Current estimates are that as many as 80 percent of sexually active people have been infected with HPV. While the vast majority of these cases are asymptomatic, there are approximately 40,000 new cases of HPV-associated cancers each year in the US alone and over 500,000 globally – accounting for about 1% of all HPV infections. Each year, nearly 270,000 women with cervical cancer alone die.
“Half a million cancer cases” is on its way to becoming “zero” thanks to Gardasil and Cervarix. These vaccines, released in 2006, provide very strong protection against certain high-risk strains of HPV. In fact, in the last ten years, they have been administered in over 65 countries and have nearly halved cervical cancer rates.

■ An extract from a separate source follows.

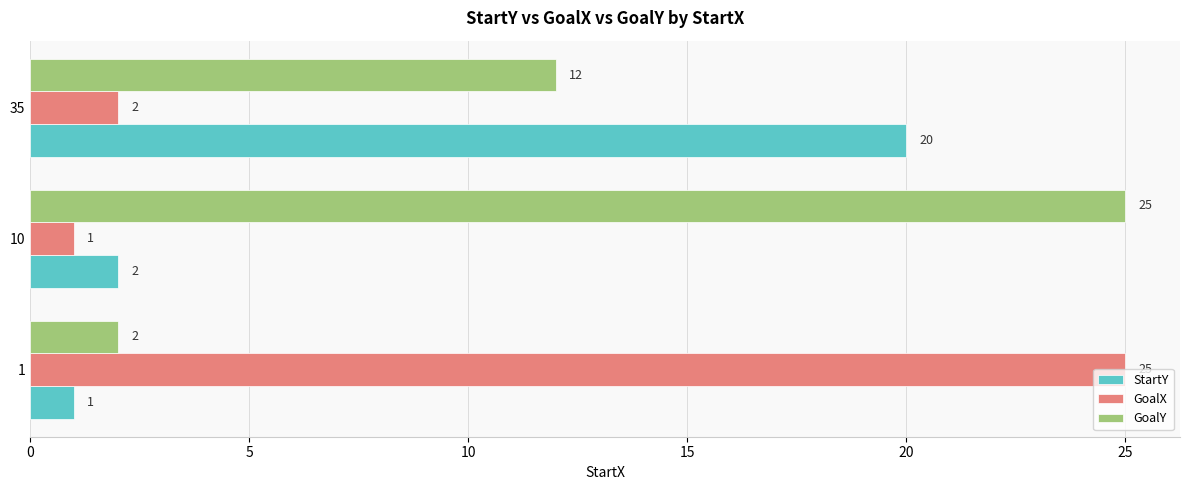

Rank the categories by StartY value from lowest to highest.

1, 10, 35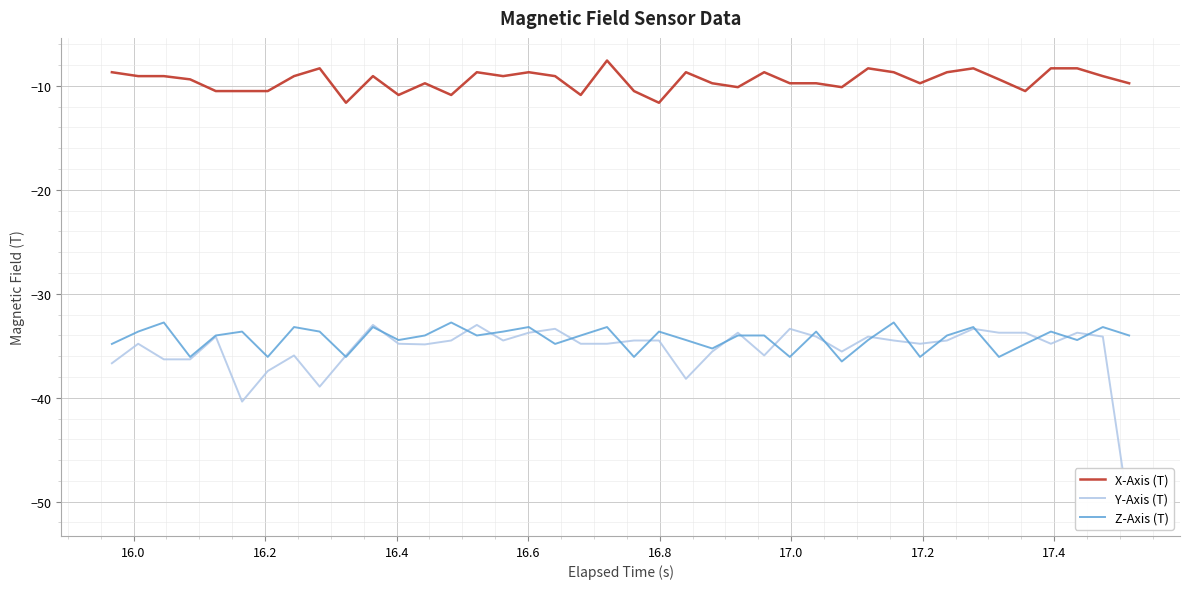

True or false: X-Axis (T) and Z-Axis (T) intersect in this chart.

False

Experts think all HPV-associated cancers can be wiped out in the next few decades, as long as we reach 80% global immunization rates.

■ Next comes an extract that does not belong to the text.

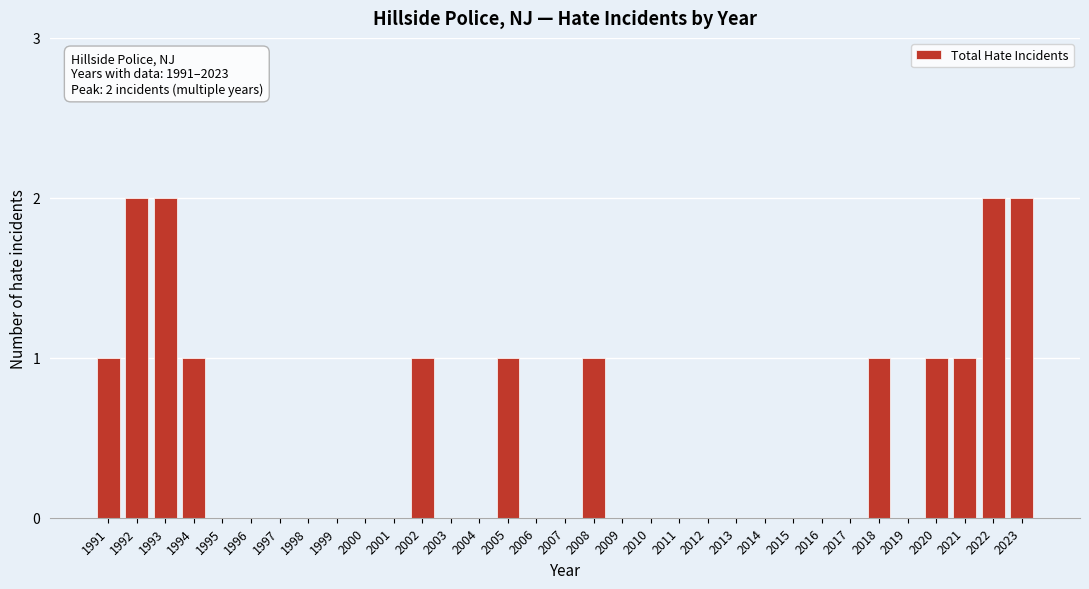

Which has a higher value, 1992 or 2010?

1992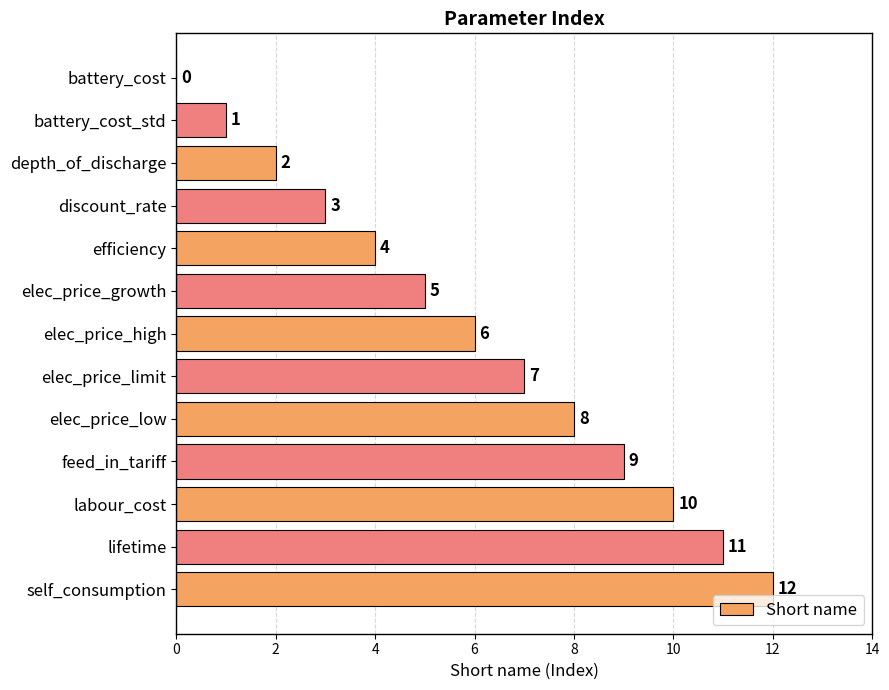

What is the greatest value displayed?

12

Here’s what we know: HPV infects the majority of reproductive-age people. Several strains of this virus have been linked to multiple aggressive cancers. There is a safe, effective vaccine against two major oncogenic strains – that is, the possibility to eradicate most cervical, anal, vaginal, and throat cancers. Here’s what else we know: barely 1% of women have received the full immunization course (3 doses administered 2 and 6 months apart at around 12 years old) in developing regions, and about one-third of women have in developed countries. There are many factors that play into the socioeconomic discrepancy in vaccination rates – differences in public health infrastructure that lead to varying vaccine availability; Gardasil is one of the most expensive immunizations on the market; the 3-dose, multi-month course raises logistical issues. Furthermore, the data above only consider women, and absolute numbers for all people worldwide are probably even lower. HPV does not discriminate between sexes, yet vaccination rates are significantly higher in women than men likely because the vaccine is most associated with preventing cervical cancers. These factors all contribute to low vaccination rates, but given the massive impact Gardasil and similar immunizations can have on cutting cancer cases worldwide, why are the baseline rates so low? After all, according to the WHO, viruses like measles (1 dose) and hepatitis B (3 doses) have over 80 percent global coverage.

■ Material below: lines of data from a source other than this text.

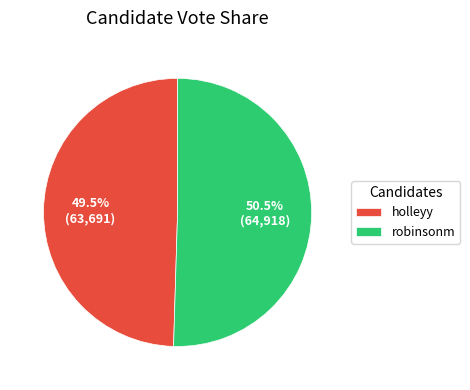

What is the largest slice in the pie chart?

robinsonm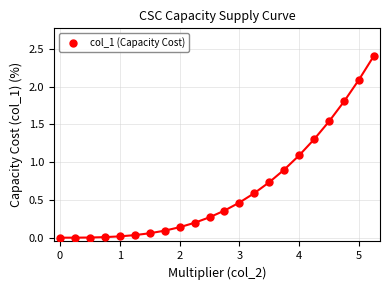

What is the range of X values (max minus min)?

5.2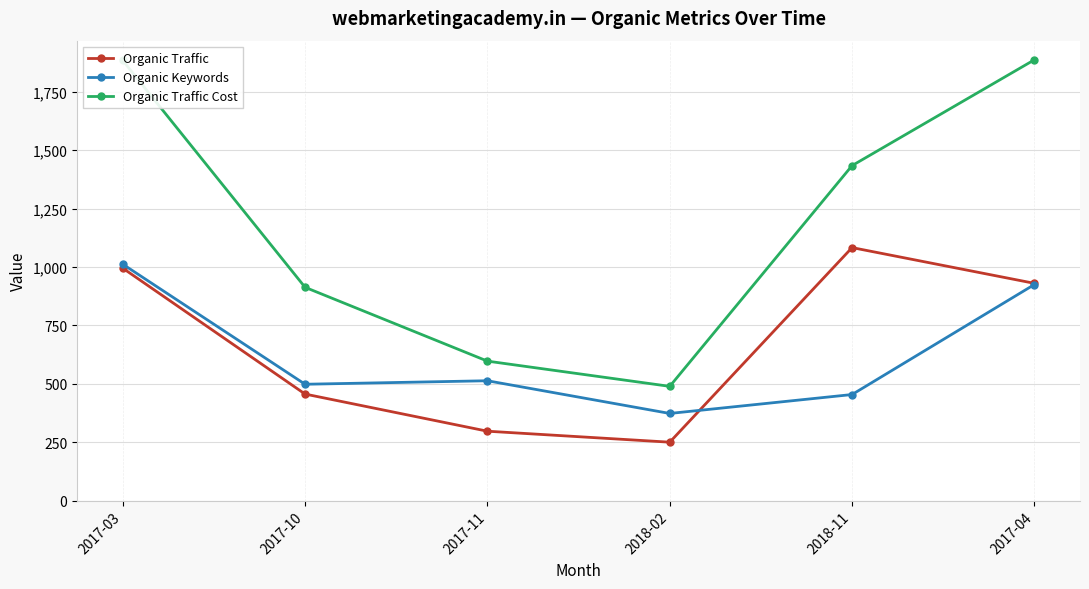

Is the value of Organic Traffic at 2018-02 greater than the value of Organic Traffic Cost at 2017-03?

No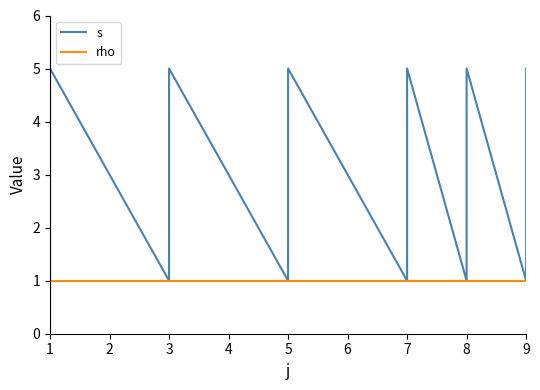

How many lines are shown in the chart?

2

A major factor boils down to sex and stigma. Because HPV is transmitted sexually, parents often refuse to have their teenagers vaccinated because they see it as implicit approval of sexual activity. Doctors often hear “my child is not sexually active, so there is no need to give them Gardasil.” The truth, however, is that nearly half of adolescents are sexually active by the age of 16, regardless of whether their parents know or not. Furthermore, someone does not need to be having sex in order to get vaccinated against HPV. The point is to build immunity over time to the virus so that when the time comes and someone is exposed, they do not get infected. An even more significant barrier, according to the National Cancer Institute, is that “[h]ealth care providers recommend the vaccine late, half heartedly, or not at all.” This, too, mostly boils down to uncomfortable conversations about sex, especially to parents of 12 to 13-year-olds. Last January, researchers from the National Cancer Institute published a consensus calling “low rates of HPV vaccination…a serious public health threat.” HPV vaccination has given us the rare prospect of preventing a variety of cancers in a safe and effective way. Stigma on the part of parents and providers, however, has tragically put forth major barriers to achieving global vaccination rates as high as other common viruses. When vaccines for other sexually transmitted pathogens, such as HIV or gonorrhea, eventually hit the market, will we see similarly low immunization rates?